(Stored data)
—————
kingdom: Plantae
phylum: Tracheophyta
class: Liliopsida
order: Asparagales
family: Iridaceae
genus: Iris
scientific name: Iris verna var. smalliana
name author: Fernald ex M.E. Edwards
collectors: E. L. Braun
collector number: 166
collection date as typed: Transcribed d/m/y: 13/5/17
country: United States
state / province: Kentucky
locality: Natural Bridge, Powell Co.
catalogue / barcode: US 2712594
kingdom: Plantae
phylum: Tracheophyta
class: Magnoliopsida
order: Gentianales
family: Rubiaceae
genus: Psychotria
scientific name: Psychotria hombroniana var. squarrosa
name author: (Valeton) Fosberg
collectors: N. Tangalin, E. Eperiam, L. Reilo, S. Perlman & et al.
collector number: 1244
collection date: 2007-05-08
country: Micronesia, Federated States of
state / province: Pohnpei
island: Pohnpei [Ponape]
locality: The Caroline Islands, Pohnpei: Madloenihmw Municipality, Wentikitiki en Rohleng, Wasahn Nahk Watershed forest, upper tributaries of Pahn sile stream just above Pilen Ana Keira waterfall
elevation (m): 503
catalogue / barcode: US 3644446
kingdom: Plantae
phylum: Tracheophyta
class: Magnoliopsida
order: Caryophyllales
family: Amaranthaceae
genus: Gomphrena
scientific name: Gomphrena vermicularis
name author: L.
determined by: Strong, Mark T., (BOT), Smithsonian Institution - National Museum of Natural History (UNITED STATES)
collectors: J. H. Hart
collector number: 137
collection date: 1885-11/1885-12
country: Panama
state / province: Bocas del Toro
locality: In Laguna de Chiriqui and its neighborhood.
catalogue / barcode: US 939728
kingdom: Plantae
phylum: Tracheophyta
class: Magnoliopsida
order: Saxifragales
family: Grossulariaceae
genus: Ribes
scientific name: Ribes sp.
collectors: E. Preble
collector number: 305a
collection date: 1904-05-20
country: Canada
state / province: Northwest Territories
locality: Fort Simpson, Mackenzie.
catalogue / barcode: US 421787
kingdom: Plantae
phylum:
—————
The request: Put the lines from the one containing "island: Pohnpei [Ponape]" through the one containing "state / province: Bocas del Toro" into a two-column CSV with the headers field and value, one row per line. Enclose each field in quotation marks and replace any line breaks with spaces.

Response:
field,value
"island:","Pohnpei [Ponape]"
"locality:","The Caroline Islands, Pohnpei: Madloenihmw Municipality, Wentikitiki en Rohleng, Wasahn Nahk Watershed forest, upper tributaries of Pahn sile stream just above Pilen Ana Keira waterfall"
"elevation (m):","503"
"catalogue / barcode:","US 3644446"
"kingdom:","Plantae"
"phylum:","Tracheophyta"
"class:","Magnoliopsida"
"order:","Caryophyllales"
"family:","Amaranthaceae"
"genus:","Gomphrena"
"scientific name:","Gomphrena vermicularis"
"name author:","L."
"determined by:","Strong, Mark T., (BOT), Smithsonian Institution - National Museum of Natural History (UNITED STATES)"
"collectors:","J. H. Hart"
"collector number:","137"
"collection date:","1885-11/1885-12"
"country:","Panama"
"state / province:","Bocas del Toro"